Maurice Tuchman and Henry Hopkins
 
One of the most important curators to emerge from Los Angeles, Maurice Tuchman (b. 1936) helped shape the identity of the Los Angeles County Museum of Art (LACMA) through his many exhibitions and projects, including the historic Art and Technology exhibition of 1971. His archive features correspondence, press clippings, photography, audiovisual recordings, publications, personal papers, and even his appointment books from the beginning of his tenure at LACMA until the 1980s.

Tuchman received his master's degree in art history from Columbia University, studying under Meyer Schapiro alongside artist Donald Judd, art critic Barbara Rose, and former MoMA Director William Rubin as fellow students. In 1964 he became LACMA's first full-time curator of modern art. Tuchman inaugurated his tenure with the exhibition New York School: The First Generation (1965), followed by Five Younger Los Angeles Artists: Tony Berlant, Melvin Edwards, Llyn Foulkes, Lloyd Hamrol, Philip Rich (1965), and Edward Kienholz (1966).

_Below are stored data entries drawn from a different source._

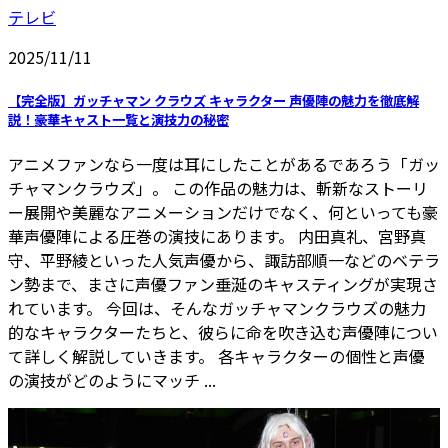
テレビ
2025/11/11
【完全版】ガッチャマン クラウズ キャラクター 声優陣の魅力を徹底解
説！豪華キャスト一覧と演技力の秘密
アニメファンなら一度は耳にしたことがあるであろう「ガッ
チャマンクラウズ」。 この作品の魅力は、斬新なストーリ
ー展開や美麗なアニメーションだけでなく、何といっても豪
華声優陣による圧巻の演技にあります。 内田真礼、宮野真
守、平野綾といった人気声優から、諏訪部順一などのベテラ
ン勢まで、まさに声優ファン垂涎のキャスティングが実現さ
れています。 今回は、そんなガッチャマンクラウズの魅力
的なキャラクターたちと、彼らに命を吹き込む声優陣につい
て詳しく解説していきます。 各キャラクターの個性と声優
の演技がどのようにマッチ ...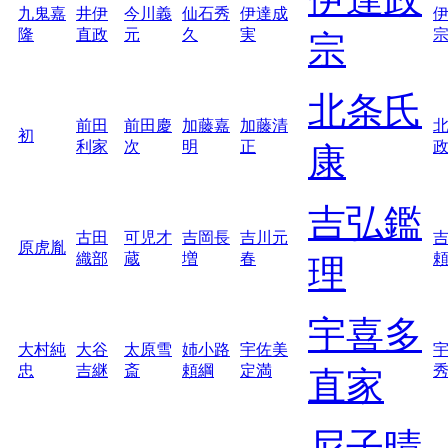
九鬼嘉
井伊
今川義
仙石秀
伊達成
隆
直政
元
久
実
宗
北条氏
前田
前田慶
加藤嘉
加藤清
初
利家
次
明
正
康
吉弘鑑
古田
可児才
吉岡長
吉川元
原虎胤
織部
蔵
増
春
理
宇喜多
大村純
大谷
太原雪
姉小路
宇佐美
忠
吉継
斎
頼綱
定満
直家
尼子晴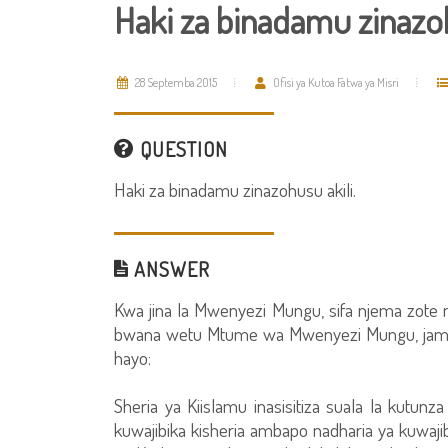
Haki za binadamu zinazoh
28 Septemba 2015
Ofisi ya Kutoa Fatwa ya Misri
QUESTION
Haki za binadamu zinazohusu akili.
ANSWER
Kwa jina la Mwenyezi Mungu, sifa njema zot
bwana wetu Mtume wa Mwenyezi Mungu, jama
hayo:
Sheria ya Kiislamu inasisitiza suala la kutunza
kuwajibika kisheria ambapo nadharia ya kuwajibi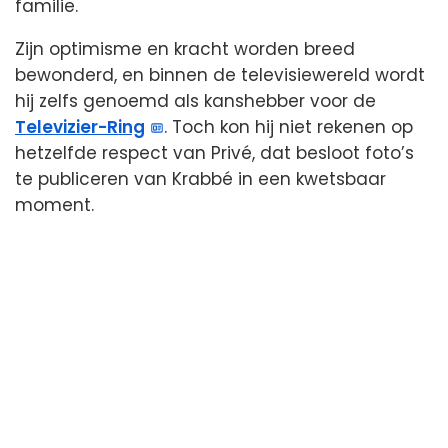
familie.
Zijn optimisme en kracht worden breed
bewonderd, en binnen de televisiewereld wordt
hij zelfs genoemd als kanshebber voor de
Televizier-Ring
. Toch kon hij niet rekenen op
hetzelfde respect van Privé, dat besloot foto’s
te publiceren van Krabbé in een kwetsbaar
moment.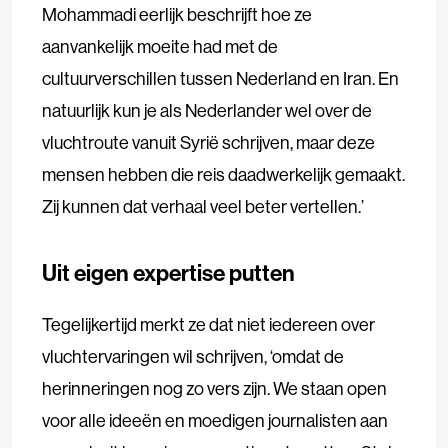
Mohammadi eerlijk beschrijft hoe ze
aanvankelijk moeite had met de
cultuurverschillen tussen Nederland en Iran. En
natuurlijk kun je als Nederlander wel over de
vluchtroute vanuit Syrië schrijven, maar deze
mensen hebben die reis daadwerkelijk gemaakt.
Zij kunnen dat verhaal veel beter vertellen.’
Uit eigen expertise putten
Tegelijkertijd merkt ze dat niet iedereen over
vluchtervaringen wil schrijven, ‘omdat de
herinneringen nog zo vers zijn. We staan open
voor alle ideeën en moedigen journalisten aan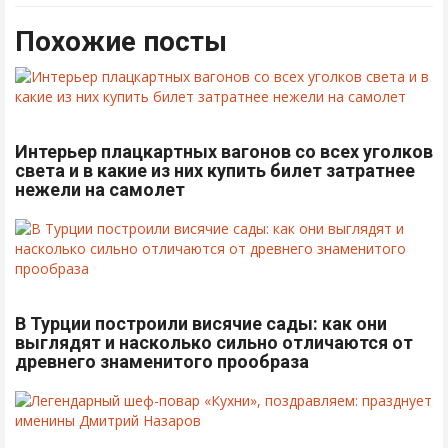
Похожие посты
Интерьер плацкартных вагонов со всех уголков
света и в какие из них купить билет затратнее
нежели на самолет
В Турции построили висячие сады: как они
выглядят и насколько сильно отличаются от
древнего знаменитого прообраза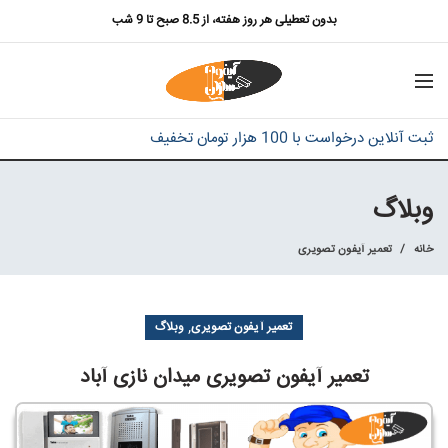
بدون تعطیلی هر روز هفته، از 8.5 صبح تا 9 شب
ثبت آنلاین درخواست با 100 هزار تومان تخفیف
وبلاگ
خانه
تعمیر آیفون تصویری
,
تعمیر آیفون تصویری
وبلاگ
تعمیر آیفون تصویری میدان نازی آباد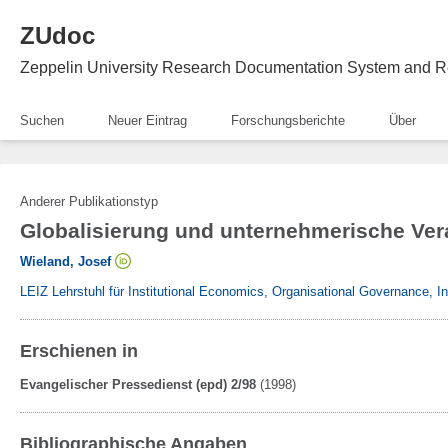
ZUdoc
Zeppelin University Research Documentation System and R
Suchen
Neuer Eintrag
Forschungsberichte
Über
Anderer Publikationstyp
Globalisierung und unternehmerische Ve
Wieland, Josef
LEIZ Lehrstuhl für Institutional Economics, Organisational Governance, 
Erschienen in
Evangelischer Pressedienst (epd) 2/98
(1998)
Bibliographische Angaben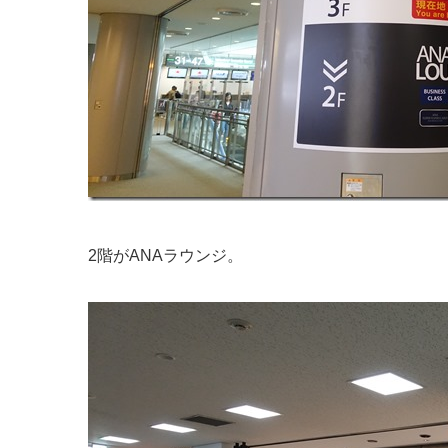
2階がANAラウンジ。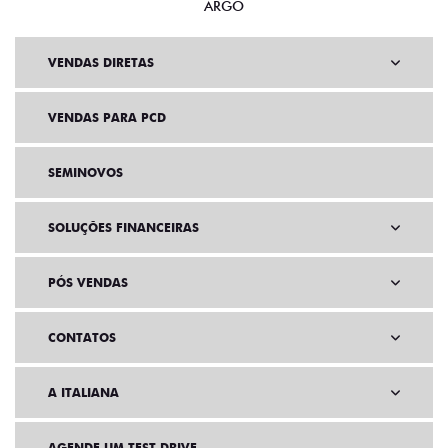
ARGO
VENDAS DIRETAS
VENDAS PARA PCD
SEMINOVOS
SOLUÇÕES FINANCEIRAS
PÓS VENDAS
CONTATOS
A ITALIANA
AGENDE UM TEST DRIVE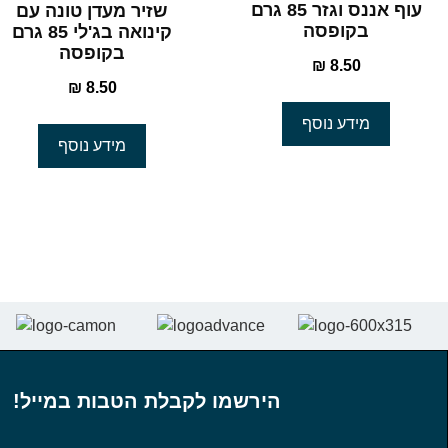
עוף אננס וגזר 85 גרם
שזיר מעדן טונה עם
בקופסה
קינואה בג'לי 85 גרם
בקופסה
₪
8.50
₪
8.50
מידע נוסף
מידע נוסף
הירשמו לקבלת הטבות במייל!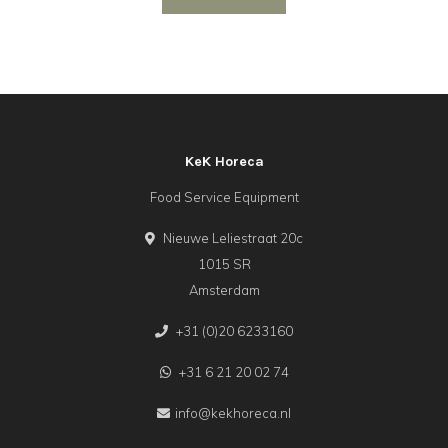
KeK Horeca
Food Service Equipment
Nieuwe Leliestraat 20c
1015 SR
Amsterdam
+31 (0)20 6233160
+31 6 21 20 02 74
info@kekhoreca.nl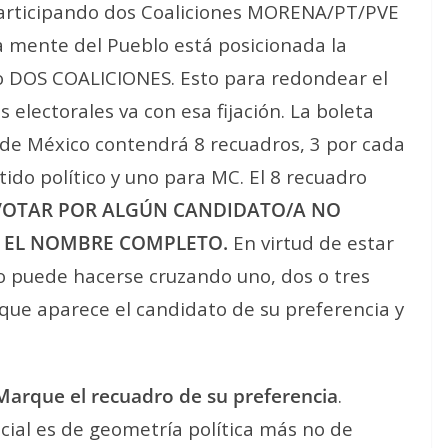
participando dos Coaliciones MORENA/PT/PVE
 mente del Pueblo está posicionada la
o DOS COALICIONES. Esto para redondear el
 electorales va con esa fijación. La boleta
a de México contendrá 8 recuadros, 3 por cada
tido político y uno para MC. El 8 recuadro
 VOTAR POR ALGÚN CANDIDATO/A NO
O EL NOMBRE COMPLETO.
En virtud de estar
to puede hacerse cruzando uno, dos o tres
que aparece el candidato de su preferencia y
Marque el recuadro de su preferencia
.
cial es de geometría política más no de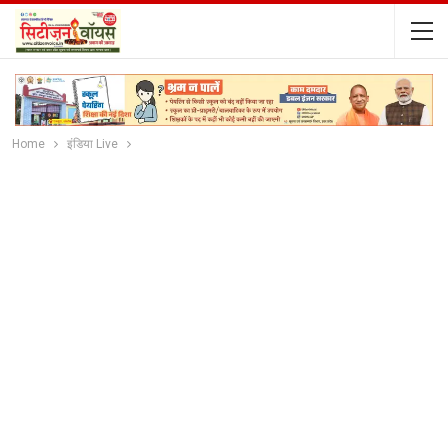
Home
इंडिया Live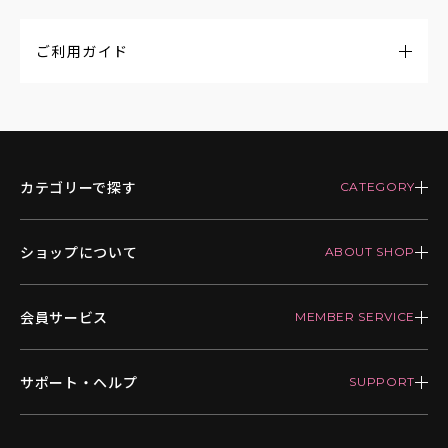
ご利用ガイド
カテゴリーで探す
ショップについて
会員サービス
サポート・ヘルプ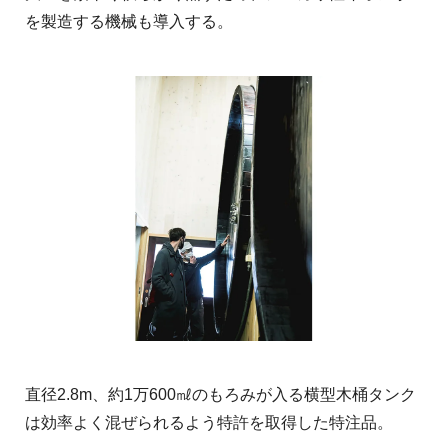
を製造する機械も導入する。
直径2.8m、約1万600㎖のもろみが入る横型木桶タンク
は効率よく混ぜられるよう特許を取得した特注品。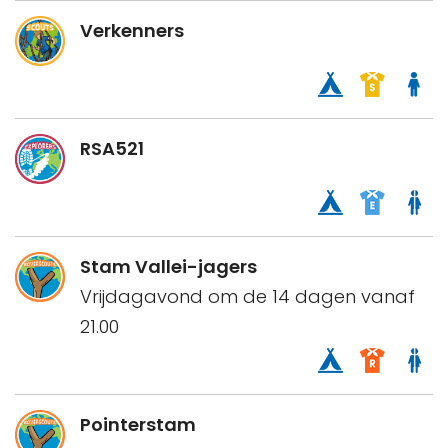
Verkenners
RSA521
Stam Vallei-jagers
Vrijdagavond om de 14 dagen vanaf
21.00
Pointerstam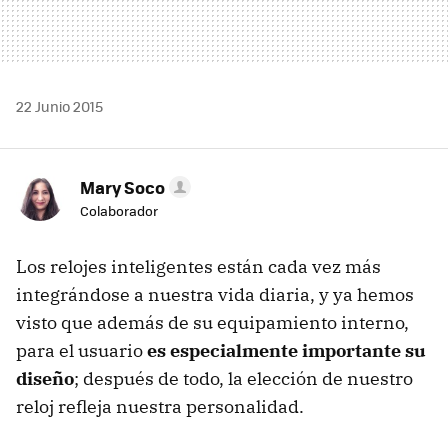
22 Junio 2015
Mary Soco
Colaborador
Los relojes inteligentes están cada vez más
integrándose a nuestra vida diaria, y ya hemos
visto que además de su equipamiento interno,
para el usuario
es especialmente importante su
diseño
; después de todo, la elección de nuestro
reloj refleja nuestra personalidad.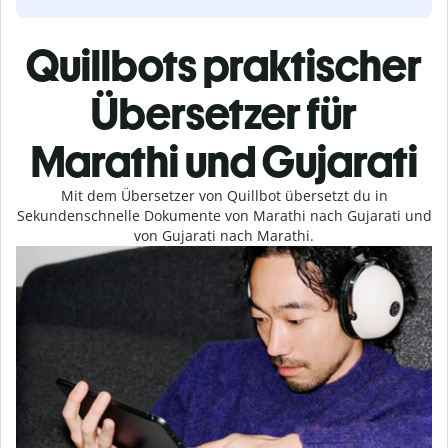
Quillbots praktischer
Übersetzer für
Marathi und Gujarati
Mit dem Übersetzer von Quillbot übersetzt du in
Sekundenschnelle Dokumente von Marathi nach Gujarati und
von Gujarati nach Marathi.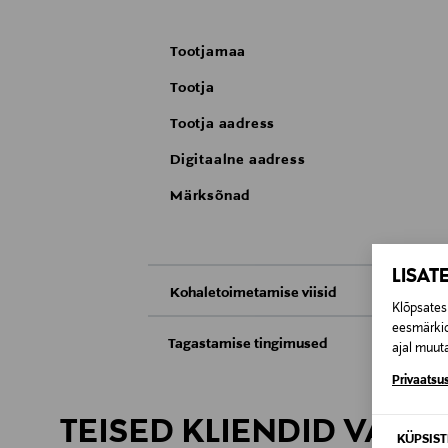
Tootjamaa
Tootja
Tootja aadress
Digitaalne aadress
Märksõnad
LISAT
Kohaletoimetamise viisid
Klõpsates 
Kättesaamine poest
eesmärkid
Tagastamise tingimused
ajal muuta
Teil on õigus toodetega tutvuda ja põhjus
Privaatsus
Tarnimine pakiautomaati või postkontoris
saab neid tagastada ainult avamata pakend
TEISED KLIENDID VAATA
E-POE TAGASTUSED
KÜPSIS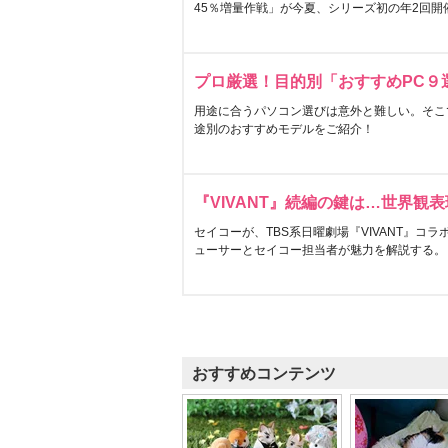
45％増量作戦」が今夏、シリーズ初の年2回開
プロ厳選！目的別「おすすめPC９
用途に合うパソコン選びは意外と難しい。そこ
途別のおすすめモデルをご紹介！
『VIVANT』続編の鍵は…世界観
セイコーが、TBS系日曜劇場『VIVANT』コ
ューサーとセイコー担当者が魅力を解説する。
おすすめコンテンツ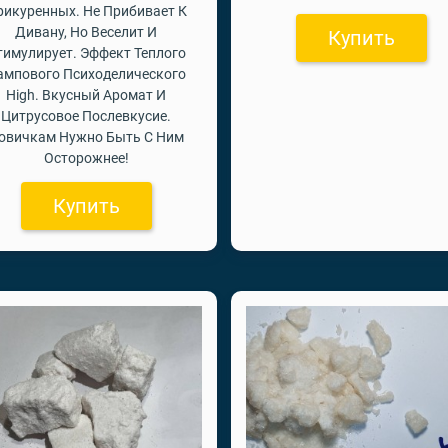
рикуренных. Не Прибивает К
Дивану, Но Веселит И
Купить
тимулирует. Эффект Теплого
ампового Психоделического
High. Вкусный Аромат И
Цитрусовое Послевкусие.
овичкам Нужно Быть С Ним
Осторожнее!
Купить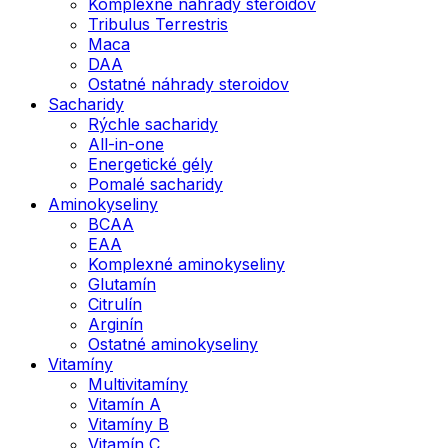
Komplexné náhrady steroidov
Tribulus Terrestris
Maca
DAA
Ostatné náhrady steroidov
Sacharidy
Rýchle sacharidy
All-in-one
Energetické gély
Pomalé sacharidy
Aminokyseliny
BCAA
EAA
Komplexné aminokyseliny
Glutamín
Citrulín
Arginín
Ostatné aminokyseliny
Vitamíny
Multivitamíny
Vitamín A
Vitamíny B
Vitamín C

In 1967 Tuchman launched the landmark Art and Technology initiative, pairing artists such as Claes Oldenburg, Richard Serra, and Andy Warhol with local industrial and research partners—Disneyland, Lockheed Martin, and the Rand Corporation among them—to produce cross-disciplinary experimentation. The project resulted in two exhibitions, one at Expo '70 in Osaka (1970) and the other at LACMA (1971). It also spurred the subsequent Light and Space work of artists James Turrell and Robert Irwin, whose collaboration with psychologist Ed Wortz on a Ganzfeld installation definitively altered the course of all three.

Art and Technology arguably remains LACMA's best-known exhibition, both for its ambition and scale—more than 70 artists were invited to participate—and for the ensuing controversy over its exclusion of women artists (which ironically helped catalyze the feminist art movement in Los Angeles). The episode suggests the degree to which the museum's history and identity was shaped by Tuchman, especially in the early years. In addition to the exhibitions that he curated or co-curated, including American Sculpture of the Sixties (1967), The Avant-Garde in Russia, 1910–30: New Perspectives (1980), The Spiritual in Art (1986) and Parallel Visions: Modern Artists and Outsider Art (1992), Tuchman's legacy can be seen in the permanent collection that he helped establish and in the curators who he brought on, including Stephanie Barron, Carol Eliel, Howard Fox, and Jane Livingston. Outside his work at the museum, Tuchman prepared the catalogue raisonné for Russian painter Chaïm Soutine.

The archive complements papers already in the Special Collections of the Research Institute, including those of Lawrence Alloway, Betty Asher (his former assistant at LACMA), Henry Hopkins (his former colleague), and Barbara Rose (his former classmate), as well as the records of the Experiments in Art and Technology Los Angeles group.